**Work order:**
Your task is to print every entry below exactly as given.

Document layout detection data
▼▼▼

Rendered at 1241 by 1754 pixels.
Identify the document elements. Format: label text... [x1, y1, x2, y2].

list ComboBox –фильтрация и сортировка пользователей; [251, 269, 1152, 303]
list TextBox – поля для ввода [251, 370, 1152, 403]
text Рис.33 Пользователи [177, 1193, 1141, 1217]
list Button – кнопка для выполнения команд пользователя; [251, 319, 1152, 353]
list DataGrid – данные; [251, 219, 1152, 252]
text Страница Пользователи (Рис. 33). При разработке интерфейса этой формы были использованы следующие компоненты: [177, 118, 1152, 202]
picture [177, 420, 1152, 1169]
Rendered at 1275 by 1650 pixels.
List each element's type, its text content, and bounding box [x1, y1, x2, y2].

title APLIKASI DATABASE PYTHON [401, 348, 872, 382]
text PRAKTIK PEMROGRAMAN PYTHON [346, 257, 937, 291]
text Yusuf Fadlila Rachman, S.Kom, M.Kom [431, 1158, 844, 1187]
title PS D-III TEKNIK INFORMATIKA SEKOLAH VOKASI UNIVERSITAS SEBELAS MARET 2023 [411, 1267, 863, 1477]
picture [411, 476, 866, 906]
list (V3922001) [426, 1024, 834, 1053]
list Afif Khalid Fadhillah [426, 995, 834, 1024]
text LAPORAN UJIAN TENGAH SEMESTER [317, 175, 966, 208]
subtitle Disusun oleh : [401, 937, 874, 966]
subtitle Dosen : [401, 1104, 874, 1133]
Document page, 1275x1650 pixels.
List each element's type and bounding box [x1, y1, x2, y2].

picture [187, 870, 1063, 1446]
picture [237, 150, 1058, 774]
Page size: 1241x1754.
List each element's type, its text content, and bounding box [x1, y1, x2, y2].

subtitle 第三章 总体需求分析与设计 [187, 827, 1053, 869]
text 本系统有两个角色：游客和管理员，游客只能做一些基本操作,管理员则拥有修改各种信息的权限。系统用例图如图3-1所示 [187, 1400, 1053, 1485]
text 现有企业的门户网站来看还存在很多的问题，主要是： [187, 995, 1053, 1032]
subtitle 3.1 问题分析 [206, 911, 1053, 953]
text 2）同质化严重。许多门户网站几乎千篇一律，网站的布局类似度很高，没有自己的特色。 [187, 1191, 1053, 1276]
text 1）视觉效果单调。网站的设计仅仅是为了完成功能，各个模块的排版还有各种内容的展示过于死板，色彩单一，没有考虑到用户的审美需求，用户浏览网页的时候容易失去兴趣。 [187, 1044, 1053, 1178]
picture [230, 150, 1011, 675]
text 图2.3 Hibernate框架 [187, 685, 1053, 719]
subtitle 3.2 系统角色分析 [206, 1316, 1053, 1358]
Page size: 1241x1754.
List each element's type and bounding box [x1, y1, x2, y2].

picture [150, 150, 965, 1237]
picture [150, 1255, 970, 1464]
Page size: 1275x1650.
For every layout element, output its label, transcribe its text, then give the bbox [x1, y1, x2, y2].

▲▲▲

**Solution:**
Rendered at 1241 by 1754 pixels.
Identify the document elements. Format: label text... [x1, y1, x2, y2].

list ComboBox –фильтрация и сортировка пользователей; [251, 269, 1152, 303]
list TextBox – поля для ввода [251, 370, 1152, 403]
text Рис.33 Пользователи [177, 1193, 1141, 1217]
list Button – кнопка для выполнения команд пользователя; [251, 319, 1152, 353]
list DataGrid – данные; [251, 219, 1152, 252]
text Страница Пользователи (Рис. 33). При разработке интерфейса этой формы были использованы следующие компоненты: [177, 118, 1152, 202]
picture [177, 420, 1152, 1169]
Rendered at 1275 by 1650 pixels.
List each element's type, its text content, and bounding box [x1, y1, x2, y2].

title APLIKASI DATABASE PYTHON [401, 348, 872, 382]
text PRAKTIK PEMROGRAMAN PYTHON [346, 257, 937, 291]
text Yusuf Fadlila Rachman, S.Kom, M.Kom [431, 1158, 844, 1187]
title PS D-III TEKNIK INFORMATIKA SEKOLAH VOKASI UNIVERSITAS SEBELAS MARET 2023 [411, 1267, 863, 1477]
picture [411, 476, 866, 906]
list (V3922001) [426, 1024, 834, 1053]
list Afif Khalid Fadhillah [426, 995, 834, 1024]
text LAPORAN UJIAN TENGAH SEMESTER [317, 175, 966, 208]
subtitle Disusun oleh : [401, 937, 874, 966]
subtitle Dosen : [401, 1104, 874, 1133]
Document page, 1275x1650 pixels.
List each element's type and bounding box [x1, y1, x2, y2].

picture [187, 870, 1063, 1446]
picture [237, 150, 1058, 774]
Page size: 1241x1754.
List each element's type, its text content, and bounding box [x1, y1, x2, y2].

subtitle 第三章 总体需求分析与设计 [187, 827, 1053, 869]
text 本系统有两个角色：游客和管理员，游客只能做一些基本操作,管理员则拥有修改各种信息的权限。系统用例图如图3-1所示 [187, 1400, 1053, 1485]
text 现有企业的门户网站来看还存在很多的问题，主要是： [187, 995, 1053, 1032]
subtitle 3.1 问题分析 [206, 911, 1053, 953]
text 2）同质化严重。许多门户网站几乎千篇一律，网站的布局类似度很高，没有自己的特色。 [187, 1191, 1053, 1276]
text 1）视觉效果单调。网站的设计仅仅是为了完成功能，各个模块的排版还有各种内容的展示过于死板，色彩单一，没有考虑到用户的审美需求，用户浏览网页的时候容易失去兴趣。 [187, 1044, 1053, 1178]
picture [230, 150, 1011, 675]
text 图2.3 Hibernate框架 [187, 685, 1053, 719]
subtitle 3.2 系统角色分析 [206, 1316, 1053, 1358]
Page size: 1241x1754.
List each element's type and bounding box [x1, y1, x2, y2].

picture [150, 150, 965, 1237]
picture [150, 1255, 970, 1464]
Page size: 1275x1650.
For every layout element, output its label, transcribe its text, then give the bbox [x1, y1, x2, y2].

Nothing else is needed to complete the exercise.